*** GIVEN PASSAGE ***

Chapter 7

NOT DRIVING IN THE CITY!

As we have remarked already, cities come in many shapes and sizes. In many large cities such as London and New York, the public transportation system is so good that one can get easily from almost anywhere to anywhere else in the city without using a car. Indeed, under these circumstances a car can be something of an encumbrance, especially if one lives in a restricted parking zone. So for this chapter we’ll travel by bus, subway, train, or quite possibly, rickshaw. Whichever we use, the discussion will be kept quite general. But first we examine a situation that can be more frustrating than amusing if you are the one waiting for the bus.

X =T: BUNCHING IN THE CITY

In a delightful book entitled Why Do Buses Come in Threes? [8] the authors suggest that in fact, despite the popular saying, buses are more likely to come in twos. Here’s why: even if buses leave the terminal at regular intervals, passengers waiting at the bus stops tend to have arrived randomly in time. Therefore an arriving bus may have (i) very few passengers to pick up, and little time is lost, and it’s on its way to the next stop, or (ii) quite a lot of passengers to board. In the latter case, time may be lost, and the next bus to leave the terminal may have caught up somewhat on this one. Furthermore, by the time it reaches the next stop there may be fewer passengers in view of the group that boarded the previous bus, so it loses little time and moves on. For the next two buses, the cycle may well repeat; this increases the likelihood that buses will tend to bunch in twos, not threes.

The authors note further that if a group of three buses occurs at all (and surely it sometimes must), it is most likely to do so near the end of a long bus route, or if the buses start their journeys close together. So let’s suppose that they do . . . that they leave the terminal every T minutes, and that once they “get their buses in a bunch” buses A and B and B and C are separated by t minutes (where t < T of course). A fourth bus leaves T minutes after C, and so on. The four buses have a total of 3T minutes between them, initially at least. When the first three are bunched up, the fourth bus is 3T − 2t minutes behind C (other things such as speed and traffic conditions being equal). If you just missed the first or the second bus, you have a wait of t minutes for the third one; if you just missed that then you have a wait of 3T − 2t minutes. Thus your average wait time under these circumstances is just T, the original gap between successive buses!

*** End of GIVEN PASSAGE ***
*** RECORD EXTRACTS ***

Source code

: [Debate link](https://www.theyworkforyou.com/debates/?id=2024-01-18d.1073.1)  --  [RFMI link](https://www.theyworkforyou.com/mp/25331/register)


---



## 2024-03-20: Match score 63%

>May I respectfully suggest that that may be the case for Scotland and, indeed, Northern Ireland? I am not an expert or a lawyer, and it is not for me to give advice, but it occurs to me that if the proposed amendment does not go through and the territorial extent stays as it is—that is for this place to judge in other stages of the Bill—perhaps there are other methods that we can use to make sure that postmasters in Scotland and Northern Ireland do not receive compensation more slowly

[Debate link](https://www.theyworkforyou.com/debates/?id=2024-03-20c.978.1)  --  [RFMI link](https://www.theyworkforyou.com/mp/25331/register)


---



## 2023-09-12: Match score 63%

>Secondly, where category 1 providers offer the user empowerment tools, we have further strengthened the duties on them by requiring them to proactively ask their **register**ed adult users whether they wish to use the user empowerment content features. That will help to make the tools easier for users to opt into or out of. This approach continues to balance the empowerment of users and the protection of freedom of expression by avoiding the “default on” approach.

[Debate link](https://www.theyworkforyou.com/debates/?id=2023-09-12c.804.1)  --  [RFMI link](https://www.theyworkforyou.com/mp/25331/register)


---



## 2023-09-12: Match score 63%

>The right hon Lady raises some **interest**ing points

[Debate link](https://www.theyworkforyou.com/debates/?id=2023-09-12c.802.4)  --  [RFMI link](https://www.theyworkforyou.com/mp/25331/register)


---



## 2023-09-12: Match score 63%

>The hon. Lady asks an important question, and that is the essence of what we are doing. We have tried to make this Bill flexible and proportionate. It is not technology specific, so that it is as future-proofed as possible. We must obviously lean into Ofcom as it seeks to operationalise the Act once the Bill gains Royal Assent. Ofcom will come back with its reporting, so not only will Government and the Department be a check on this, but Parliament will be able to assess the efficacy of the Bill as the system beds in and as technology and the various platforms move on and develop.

*** End of RECORD EXTRACTS ***
*** RECORD EXTRACTS ***

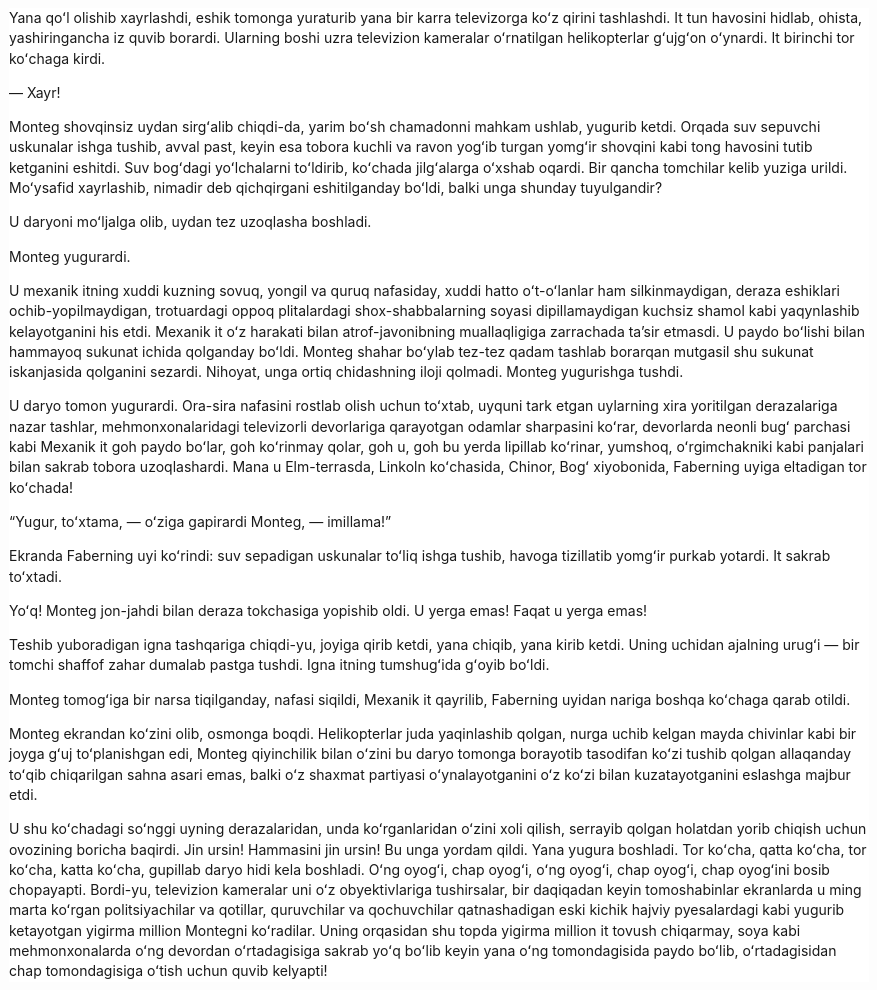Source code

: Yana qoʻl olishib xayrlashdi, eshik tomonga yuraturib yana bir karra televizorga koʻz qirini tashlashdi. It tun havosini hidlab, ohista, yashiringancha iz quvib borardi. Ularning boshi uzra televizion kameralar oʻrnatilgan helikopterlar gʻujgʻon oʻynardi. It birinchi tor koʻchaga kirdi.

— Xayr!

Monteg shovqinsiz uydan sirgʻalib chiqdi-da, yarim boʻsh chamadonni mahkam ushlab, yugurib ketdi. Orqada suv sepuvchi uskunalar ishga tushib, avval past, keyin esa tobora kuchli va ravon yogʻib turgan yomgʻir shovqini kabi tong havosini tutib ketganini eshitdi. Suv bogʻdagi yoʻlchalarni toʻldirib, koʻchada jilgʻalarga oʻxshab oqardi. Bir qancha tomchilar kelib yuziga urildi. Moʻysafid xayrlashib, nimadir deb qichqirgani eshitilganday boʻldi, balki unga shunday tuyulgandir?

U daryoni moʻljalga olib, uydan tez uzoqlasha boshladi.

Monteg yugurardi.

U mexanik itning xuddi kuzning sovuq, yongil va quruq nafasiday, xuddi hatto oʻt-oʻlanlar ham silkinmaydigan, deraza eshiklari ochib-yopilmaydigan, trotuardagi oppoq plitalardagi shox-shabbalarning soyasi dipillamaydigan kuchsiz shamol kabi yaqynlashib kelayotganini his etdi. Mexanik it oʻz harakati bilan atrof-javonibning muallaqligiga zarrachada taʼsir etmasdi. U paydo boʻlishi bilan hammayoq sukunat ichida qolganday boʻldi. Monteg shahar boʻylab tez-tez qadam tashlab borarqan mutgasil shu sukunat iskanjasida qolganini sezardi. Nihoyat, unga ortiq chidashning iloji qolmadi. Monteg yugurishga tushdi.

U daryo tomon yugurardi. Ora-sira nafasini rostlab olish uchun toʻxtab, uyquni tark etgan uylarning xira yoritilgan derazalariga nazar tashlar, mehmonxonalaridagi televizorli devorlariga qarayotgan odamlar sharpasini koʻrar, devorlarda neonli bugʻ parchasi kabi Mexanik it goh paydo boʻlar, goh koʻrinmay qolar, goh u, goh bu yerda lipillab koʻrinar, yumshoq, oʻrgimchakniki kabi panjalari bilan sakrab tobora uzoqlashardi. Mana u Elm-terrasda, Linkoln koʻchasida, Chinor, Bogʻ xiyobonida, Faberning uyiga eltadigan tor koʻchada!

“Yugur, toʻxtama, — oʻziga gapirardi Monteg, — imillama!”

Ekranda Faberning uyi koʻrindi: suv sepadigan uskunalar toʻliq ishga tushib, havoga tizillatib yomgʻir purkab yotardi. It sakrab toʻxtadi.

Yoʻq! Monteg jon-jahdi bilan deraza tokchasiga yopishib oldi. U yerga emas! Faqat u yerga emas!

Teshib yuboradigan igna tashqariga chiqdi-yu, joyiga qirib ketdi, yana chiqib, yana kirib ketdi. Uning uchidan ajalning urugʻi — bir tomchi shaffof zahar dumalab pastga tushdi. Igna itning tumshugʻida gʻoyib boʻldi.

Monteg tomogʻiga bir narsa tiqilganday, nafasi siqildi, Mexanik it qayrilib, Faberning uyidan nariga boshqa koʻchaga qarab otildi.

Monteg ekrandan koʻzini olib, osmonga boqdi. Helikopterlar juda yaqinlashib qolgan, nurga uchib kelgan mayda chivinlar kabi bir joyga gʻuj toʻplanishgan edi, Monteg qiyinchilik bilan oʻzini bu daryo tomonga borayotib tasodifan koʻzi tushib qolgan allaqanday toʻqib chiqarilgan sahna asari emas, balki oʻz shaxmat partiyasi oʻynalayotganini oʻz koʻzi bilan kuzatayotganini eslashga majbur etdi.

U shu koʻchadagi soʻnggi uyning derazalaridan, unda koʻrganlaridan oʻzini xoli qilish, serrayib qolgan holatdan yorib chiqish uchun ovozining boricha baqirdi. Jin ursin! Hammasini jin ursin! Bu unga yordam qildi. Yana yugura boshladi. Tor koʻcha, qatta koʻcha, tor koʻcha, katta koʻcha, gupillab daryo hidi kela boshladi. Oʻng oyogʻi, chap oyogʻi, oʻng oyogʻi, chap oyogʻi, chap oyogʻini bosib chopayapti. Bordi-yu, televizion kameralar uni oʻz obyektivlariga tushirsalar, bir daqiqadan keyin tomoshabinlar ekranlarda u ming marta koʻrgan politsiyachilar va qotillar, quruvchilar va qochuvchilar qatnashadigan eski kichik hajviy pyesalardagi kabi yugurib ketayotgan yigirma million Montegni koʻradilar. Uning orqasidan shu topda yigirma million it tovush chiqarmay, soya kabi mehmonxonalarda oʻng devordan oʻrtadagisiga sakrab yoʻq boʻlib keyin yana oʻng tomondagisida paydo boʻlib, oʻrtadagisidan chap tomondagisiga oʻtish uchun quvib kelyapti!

*** End of RECORD EXTRACTS ***

= PROBLEMS TO WORK ON =
1 - In the chapter on not driving in the city, could you retype the text from "NOT DRIVING IN" up to and including "for the bus."?
2 - In the chapter on not driving in the city, what is the title of the book whose authors suggest buses are more likely to come in twos?
3 - How would you render this sentence from the chapter on not driving in the city in Spanish: "Whichever we use, the discussion will be kept quite general."
You can complete this without using the records.

= SOLUTIONS BELOW =
1 -
NOT DRIVING IN THE CITY!

As we have remarked already, cities come in many shapes and sizes. In many large cities such as London and New York, the public transportation system is so good that one can get easily from almost anywhere to anywhere else in the city without using a car. Indeed, under these circumstances a car can be something of an encumbrance, especially if one lives in a restricted parking zone. So for this chapter we’ll travel by bus, subway, train, or quite possibly, rickshaw. Whichever we use, the discussion will be kept quite general. But first we examine a situation that can be more frustrating than amusing if you are the one waiting for the bus.

2 - Why Do Buses Come in Threes?

3 - Sea cual sea el que usemos, la discusión se mantendrá bastante general.